Instagram akan meminta kita melengkapi isian yang memuat daftar atau kriteria perilaku buruk di media sosial. Misalnya, pornografi, organisasi terlarang, ungkapan kebencian, pelecehan, dan pelanggaran hak cipta. Kita tinggal menyesuaikannya dengan konten yang kita laporkan.
Berdasarkan pengalaman saya, Instagram bisa mengambil keputusan dan tindakan lebih cepat dibanding twitter. Jika laporan kita diterima dan konten yang dilaporkan memenuhi kriteria aduan, dalam hitungan menit konten tersebut akan segera dihapus oleh Instagram. Bahkan, jika kita melaporkan beberapa konten buruk sekaligus dari sebuah akun, Instagram juga akan menangguhkan akun tersebut.
Twitter dan Instagram akan merahasiakan data diri pelapor.
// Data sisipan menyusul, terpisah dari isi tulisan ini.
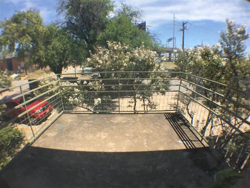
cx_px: 125
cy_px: 94
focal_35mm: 29
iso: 32
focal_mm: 4.15
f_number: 2.2
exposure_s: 1/989
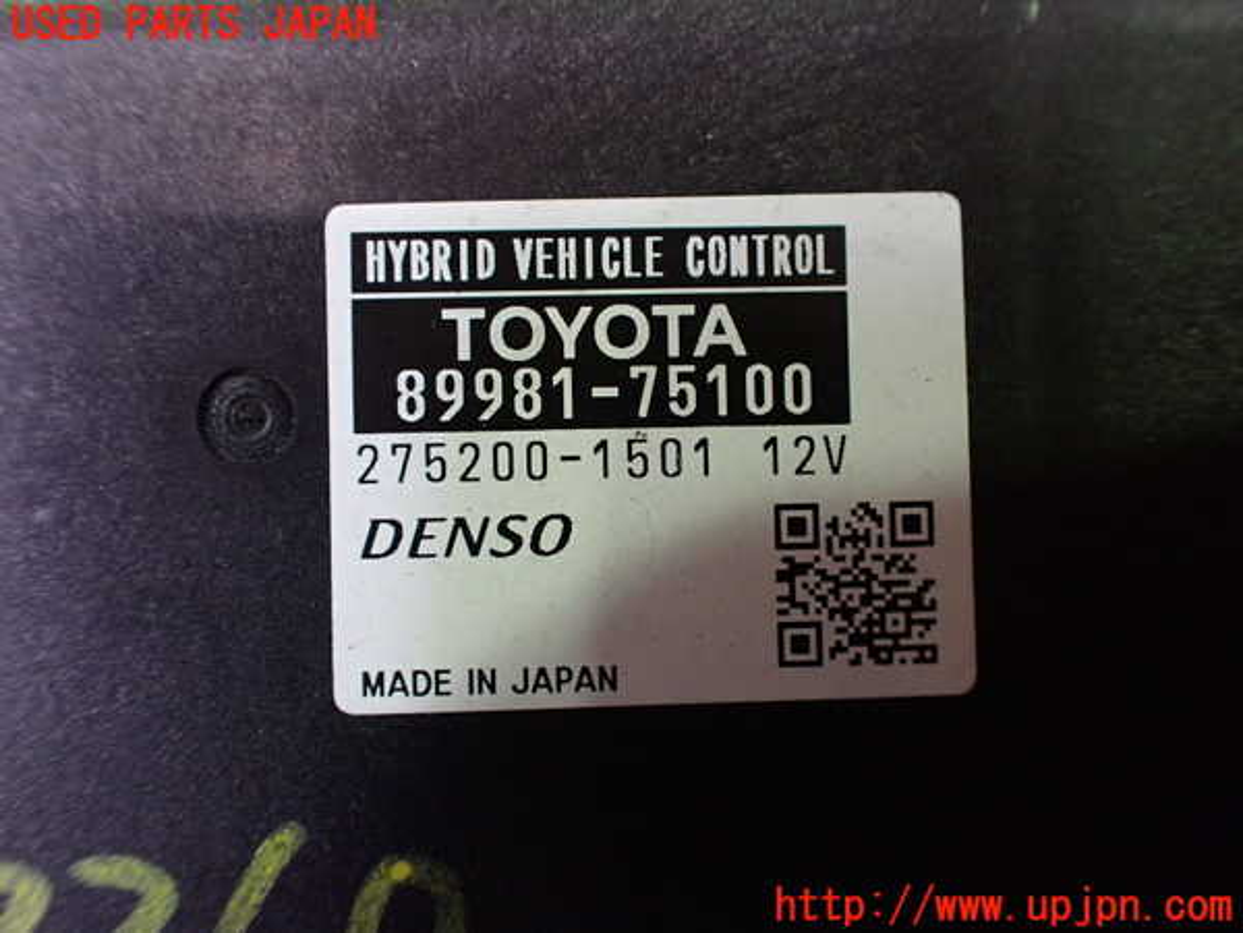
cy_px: 466
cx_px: 622
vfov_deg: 46.8
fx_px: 1077
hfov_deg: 60.0
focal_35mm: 30
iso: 800
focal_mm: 5.4
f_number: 2.3
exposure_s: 1/60
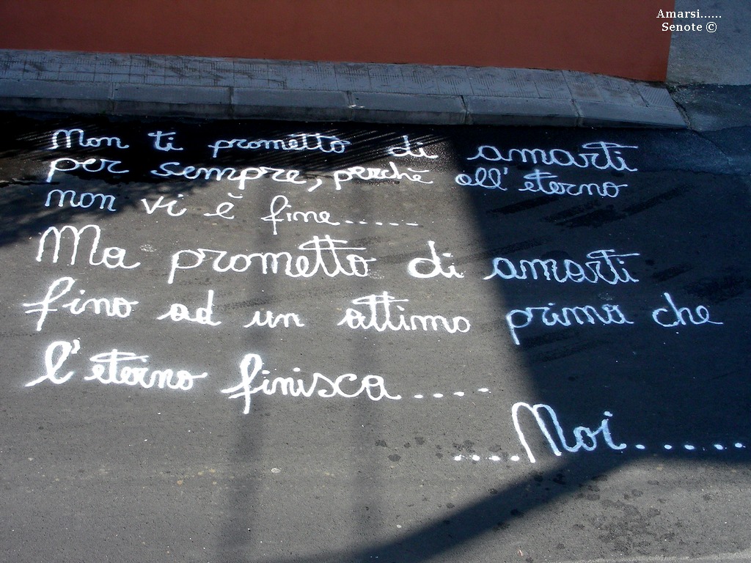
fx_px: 1367
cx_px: 376
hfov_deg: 30.7
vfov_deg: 23.3
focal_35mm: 63
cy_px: 282
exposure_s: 1/355
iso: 50
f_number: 4
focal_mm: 10.5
Keduanya akan menghukum akun-akun yang terbukti melanggar tanpa memberitahukan siapa pelapornya.
Kita harus mau memberi pelajaran pada para pengumbar kebencian, hasutan, dan hoaks (dok. pri). |
Begitulah semestinya puasa media sosial dipertajam cakupannya. Selama berpuasa kita memang perlu menjaga hati dan mengendalikan diri untuk tidak mudah mengomentari ujaran-ujaran kebencian, hoaks, dan propaganda di media sosial. Tapi jangan diam tanpa berbuat. Kita harus mau dan bisa menghukum mereka yang melontarkan ujaran-ujaran buruk. Tindakan itu akan sangat bermakna di bulan Ramadan karena kita telah berusaha memerangi perilaku-perilaku buruk yang dilarang agama.
Harus kita ingat bahwa membiarkan ujaran kebencian, hasutan, hoaks, fitnah, dan propaganda leluasa menguasai aliran linimasa sama artinya membiarkan pengaruh buruk terus menggerogoti kesehatan mental dan moral masyarakat. Selagi para pengumbar kebencian, hoaks, dan fitnah di media sosial tidak bertaubat, maka kita perlu berbuat.